A Bioclimatic Design
NOMADE has made an audacious choice to embody this reinvented identity, making use of its considerable expertise in bio-climatic design: orientation, compactness and sun protection.
Alternating between continuity with and divergence from the existing design, the modules on stilts play with this duality: opacity and transparency, shadows and light, sky and land. Far from being futile, this play makes it possible to manage sunlight and internal heat, ensuring summer and winter comfort.
A naturalistic pattern increases the architectural expressiveness, stimulating the imagination and playing with the concept of a double skin.
The Covered Hall: Two Distinct Entities
The covered hall with a 43m x 64m rectangular floor plan is organized into two distinct entities: the space reserved for jockeys, combining a hall and the changing rooms located under the bleachers, and the public reception area.
The public reception hall is a generously-proportioned space, open and friendly.
A system of mezzanines, walkways and open landings enhances this vast volume, promoting clear views that make its distribution easy to understand.
This makes the hall the perfect place for gathering, meeting and providing directions. It also offers a wide variety of uses.
The Extension: Increased Spaces And Uses
The extension offers new spaces and uses on the ground floor. Its design is modular: three metal frame modules, two of which stand on concrete-filled metal posts, hang from the glass north wall of the covered hall.
A concrete monolith connects it to the glass gable end of the existing buildings. This connection houses the circulation between the racecourse’s two entities and distributes the various spaces and programmes, as well as housing the technical premises.
This monolith is designed as an opaque volume, pierced by random windows. Rough concrete is used outside, contrasting with the coloured concrete inside, creating a friendly atmosphere.

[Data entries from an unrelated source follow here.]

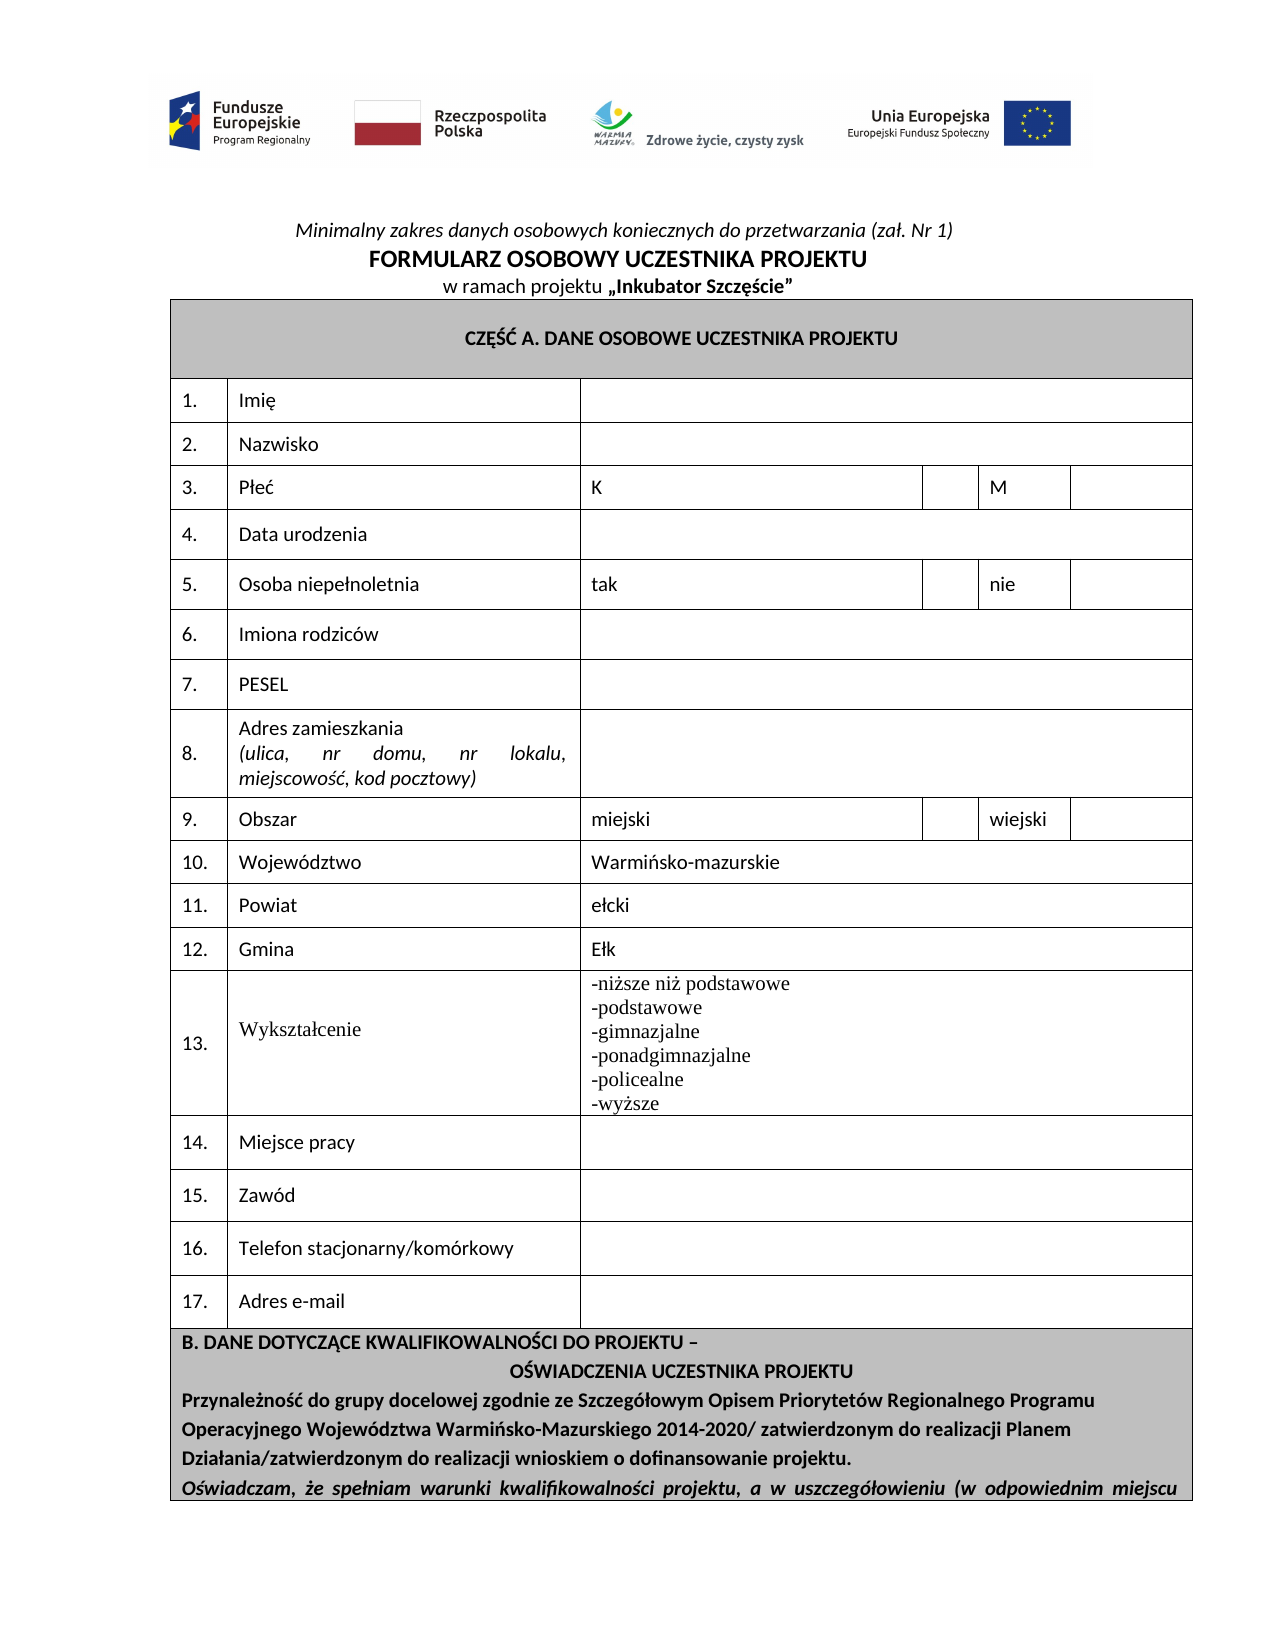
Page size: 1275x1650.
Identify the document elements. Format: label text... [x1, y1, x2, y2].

table_cell Imię [228, 379, 580, 421]
table_cell Zawód [228, 1170, 580, 1221]
table_cell Warmińsko-mazurskie [581, 841, 1192, 883]
table_cell [581, 1170, 1192, 1221]
table_cell 13. [171, 971, 227, 1115]
table_cell [581, 610, 1192, 658]
text Minimalny zakres danych osobowych koniecznych do przetwarzania (zał. Nr 1) [221, 217, 1127, 243]
table_header CZĘŚĆ A. DANE OSOBOWE UCZESTNIKA PROJEKTU [171, 300, 1192, 378]
table_cell miejski [581, 798, 922, 840]
table_cell 12. [171, 928, 227, 970]
table_cell Adres e-mail [228, 1276, 580, 1328]
table_cell wiejski [979, 798, 1070, 840]
table_cell K [581, 466, 922, 508]
table_cell Wykształcenie [228, 971, 580, 1115]
table_cell Powiat [228, 884, 580, 927]
table_cell Adres zamieszkania (ulica, nr domu, nr lokalu, miejscowość, kod pocztowy) [228, 710, 580, 797]
table_cell [581, 423, 1192, 465]
table_cell 16. [171, 1222, 227, 1274]
table_cell 4. [171, 510, 227, 558]
table_cell [581, 660, 1192, 709]
picture [147, 73, 1093, 168]
table_cell 1. [171, 379, 227, 421]
table_cell [1071, 466, 1192, 508]
table_cell 7. [171, 660, 227, 709]
table_cell 15. [171, 1170, 227, 1221]
table_cell Ełk [581, 928, 1192, 970]
table_cell Nazwisko [228, 423, 580, 465]
table_cell 8. [171, 710, 227, 797]
table_cell M [979, 466, 1070, 508]
table_cell tak [581, 560, 922, 608]
table_cell 10. [171, 841, 227, 883]
table_cell Płeć [228, 466, 580, 508]
table_cell Obszar [228, 798, 580, 840]
table_cell Miejsce pracy [228, 1116, 580, 1169]
table_cell nie [979, 560, 1070, 608]
table_cell B. DANE DOTYCZĄCE KWALIFIKOWALNOŚCI DO PROJEKTU – OŚWIADCZENIA UCZESTNIKA PROJEKTU Przynależność do grupy docelowej zgodnie ze Szczegółowym Opisem Priorytetów Regionalnego Programu Operacyjnego Województwa Warmińsko-Mazurskiego 2014-2020/ zatwierdzonym do realizacji Planem Działania/zatwierdzonym do realizacji wnioskiem o dofinansowanie projektu. Oświadczam, że spełniam warunki kwalifikowalności projektu, a w uszczegółowieniu (w odpowiednim miejscu proszę wstawić znak X): [171, 1329, 1192, 1500]
table_cell 11. [171, 884, 227, 927]
table_cell 17. [171, 1276, 227, 1328]
table_cell Telefon stacjonarny/komórkowy [228, 1222, 580, 1274]
table_cell [581, 1276, 1192, 1328]
table_cell 14. [171, 1116, 227, 1169]
table_cell ełcki [581, 884, 1192, 927]
table_cell 6. [171, 610, 227, 658]
table_cell [1071, 798, 1192, 840]
table_cell Osoba niepełnoletnia [228, 560, 580, 608]
table_cell [923, 798, 978, 840]
table_cell 5. [171, 560, 227, 608]
table_cell [923, 466, 978, 508]
table_cell Imiona rodziców [228, 610, 580, 658]
text FORMULARZ OSOBOWY UCZESTNIKA PROJEKTU [295, 243, 1127, 273]
table_cell [581, 1116, 1192, 1169]
table_cell Województwo [228, 841, 580, 883]
table_cell 3. [171, 466, 227, 508]
table_cell [581, 510, 1192, 558]
table_cell [581, 710, 1192, 797]
table_cell 2. [171, 423, 227, 465]
table_cell 9. [171, 798, 227, 840]
table_cell Data urodzenia [228, 510, 580, 558]
table_cell [1071, 560, 1192, 608]
table_cell [581, 1222, 1192, 1274]
table_cell [581, 379, 1192, 421]
table_cell [923, 560, 978, 608]
text w ramach projektu „Inkubator Szczęście” [369, 273, 1127, 299]
table_cell -niższe niż podstawowe -podstawowe -gimnazjalne -ponadgimnazjalne -policealne -wyższe [581, 971, 1192, 1115]
table_cell Gmina [228, 928, 580, 970]
table_cell PESEL [228, 660, 580, 709]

Its rough appearance serves as a harmonious foil to the main hall.
An Integrated Mixed Structure
In terms of structure, NOMADE sought to design an extension that respects the structure and operation of the existing covered hall. The project limits its overall impact and establishes a true architectural interaction with the existing building through a steadfastly unique stance.
The new building will connect to the existing one by the glass gable of the northwest façade. The extension chooses to mark a strong contrast with the existing structure through its design and materials, yet respects the longitudinal layout naturally imposed by the racetrack.

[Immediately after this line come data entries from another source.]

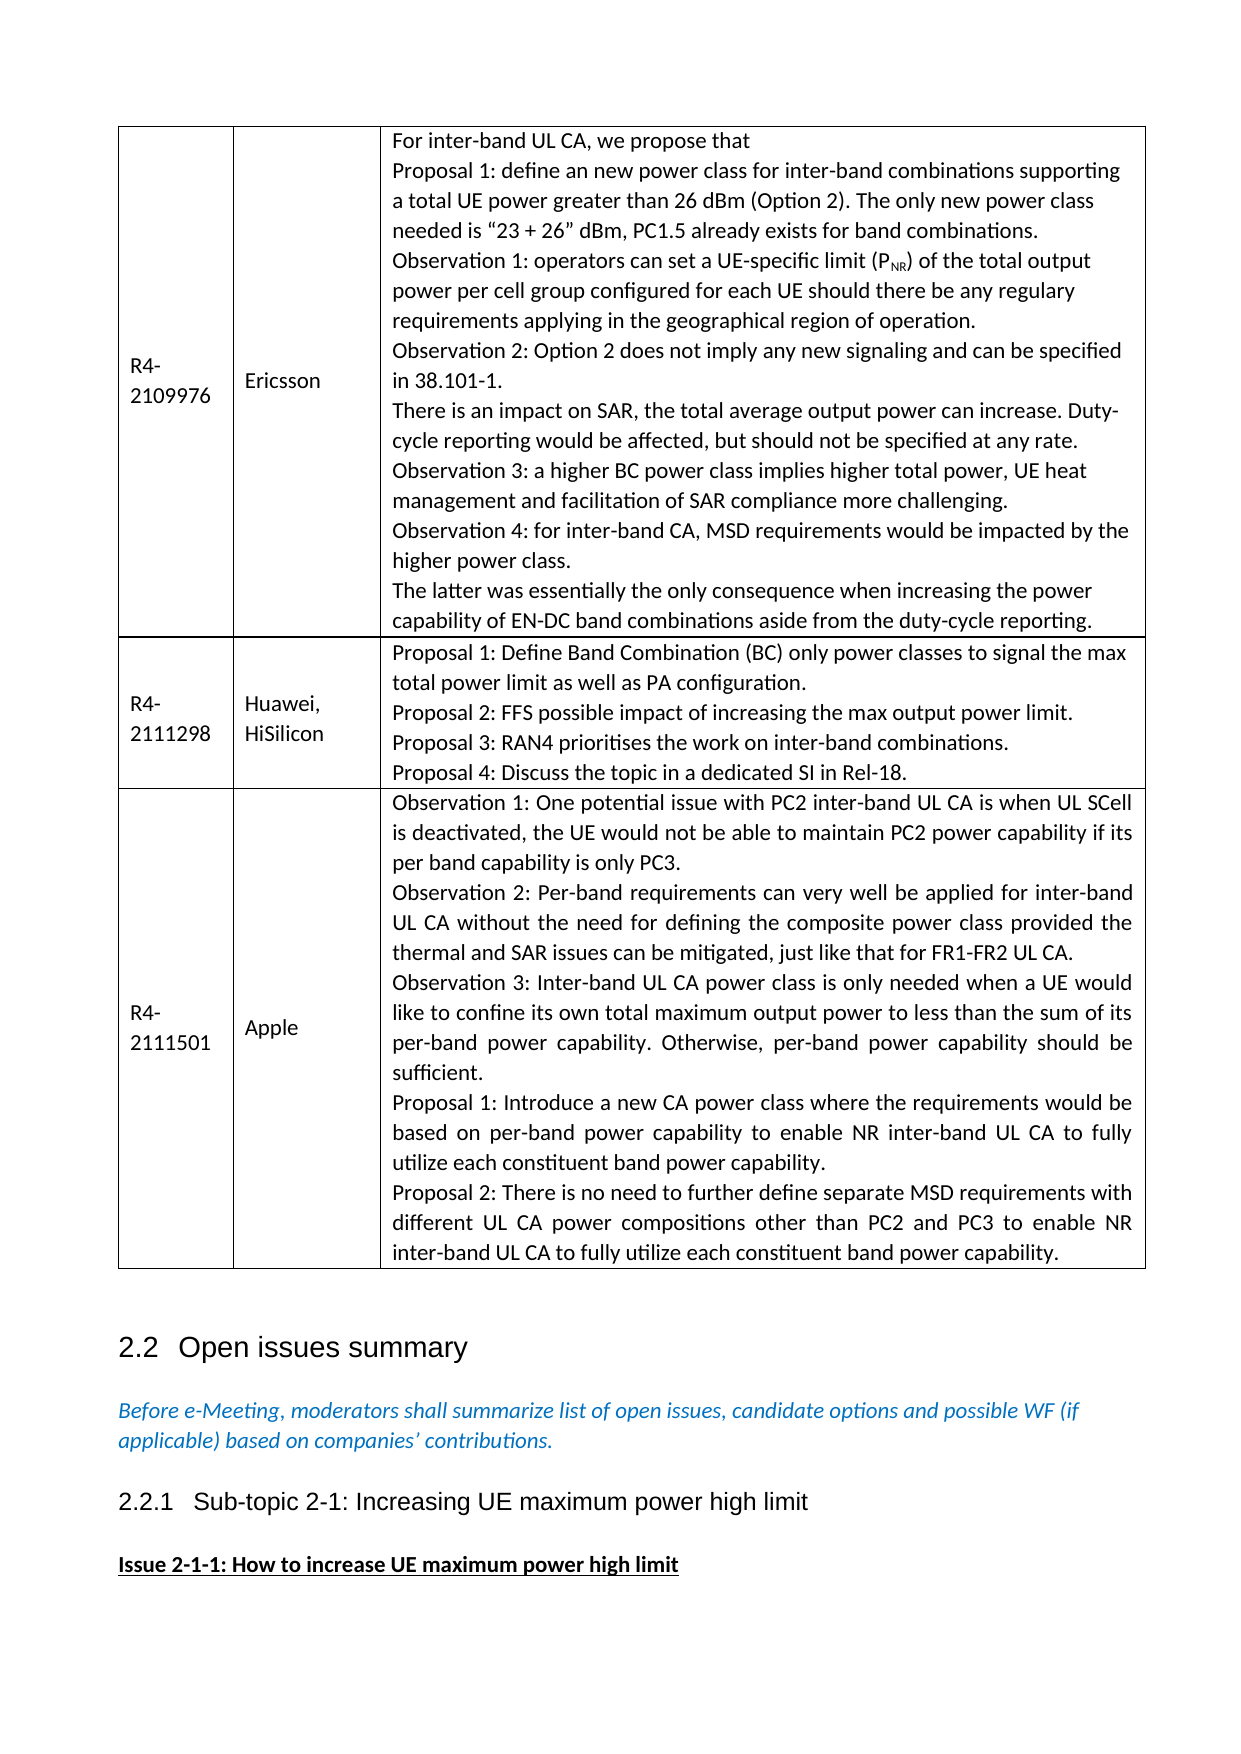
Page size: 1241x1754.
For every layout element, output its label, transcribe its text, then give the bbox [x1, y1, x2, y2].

table_cell R4-2111501 [119, 789, 233, 1268]
subtitle Sub-topic 2-1: Increasing UE maximum power high limit [118, 1473, 1122, 1529]
subtitle Open issues summary [118, 1318, 1122, 1375]
table_cell Ericsson [234, 127, 380, 636]
table_cell Apple [234, 789, 380, 1268]
table_cell For inter-band UL CA, we propose that Proposal 1: define an new power class for inter-band combinations supporting a total UE power greater than 26 dBm (Option 2). The only new power class needed is “23 + 26” dBm, PC1.5 already exists for band combinations. Observation 1: operators can set a UE-specific limit (PNR) of the total output power per cell group configured for each UE should there be any regulary requirements applying in the geographical region of operation. Observation 2: Option 2 does not imply any new signaling and can be specified in 38.101-1. There is an impact on SAR, the total average output power can increase. Duty-cycle reporting would be affected, but should not be specified at any rate. Observation 3: a higher BC power class implies higher total power, UE heat management and facilitation of SAR compliance more challenging. Observation 4: for inter-band CA, MSD requirements would be impacted by the higher power class. The latter was essentially the only consequence when increasing the power capability of EN-DC band combinations aside from the duty-cycle reporting. [381, 127, 1145, 636]
table_cell R4-2109976 [119, 127, 233, 636]
table_cell R4-2111298 [119, 638, 233, 787]
table_cell Observation 1: One potential issue with PC2 inter-band UL CA is when UL SCell is deactivated, the UE would not be able to maintain PC2 power capability if its per band capability is only PC3. Observation 2: Per-band requirements can very well be applied for inter-band UL CA without the need for defining the composite power class provided the thermal and SAR issues can be mitigated, just like that for FR1-FR2 UL CA. Observation 3: Inter-band UL CA power class is only needed when a UE would like to confine its own total maximum output power to less than the sum of its per-band power capability. Otherwise, per-band power capability should be sufficient. Proposal 1: Introduce a new CA power class where the requirements would be based on per-band power capability to enable NR inter-band UL CA to fully utilize each constituent band power capability. Proposal 2: There is no need to further define separate MSD requirements with different UL CA power compositions other than PC2 and PC3 to enable NR inter-band UL CA to fully utilize each constituent band power capability. [381, 789, 1145, 1268]
table_cell Huawei, HiSilicon [234, 638, 380, 787]
text Issue 2-1-1: How to increase UE maximum power high limit [118, 1551, 1122, 1579]
table_cell Proposal 1: Define Band Combination (BC) only power classes to signal the max total power limit as well as PA configuration. Proposal 2: FFS possible impact of increasing the max output power limit. Proposal 3: RAN4 prioritises the work on inter-band combinations. Proposal 4: Discuss the topic in a dedicated SI in Rel-18. [381, 638, 1145, 787]
text Before e-Meeting, moderators shall summarize list of open issues, candidate options and possible WF (if applicable) based on companies’ contributions. [118, 1396, 1122, 1454]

The combined use of metal and concrete offers considerable latitude to architectural creation. This is why the modules have a metal or mixed structure mounted on concrete-filled metal posts.
The supporting structure on the façade is mainly made up of steel beams carrying composite floor slabs (concrete slab in metallic formworks).
The facade consists on a filter that alternates clear and opaque surfaces, creating several sequences. This filter consists of aluminium cladding placed against the primary structure of the building. It covers the façades with a greater or lesser density, according to the need to open up or obscure the view or provide protection from the sun.
The stairwells and lifts have a concrete structure (load-bearing walls) and brace the entire extension building. An expansion joint has been created between the existing building and the extension.
The accessible terrace overlooking the show ring consists of a concrete slab. The roof is a waterproofed and insulated concrete slab finished with a vegetated roof.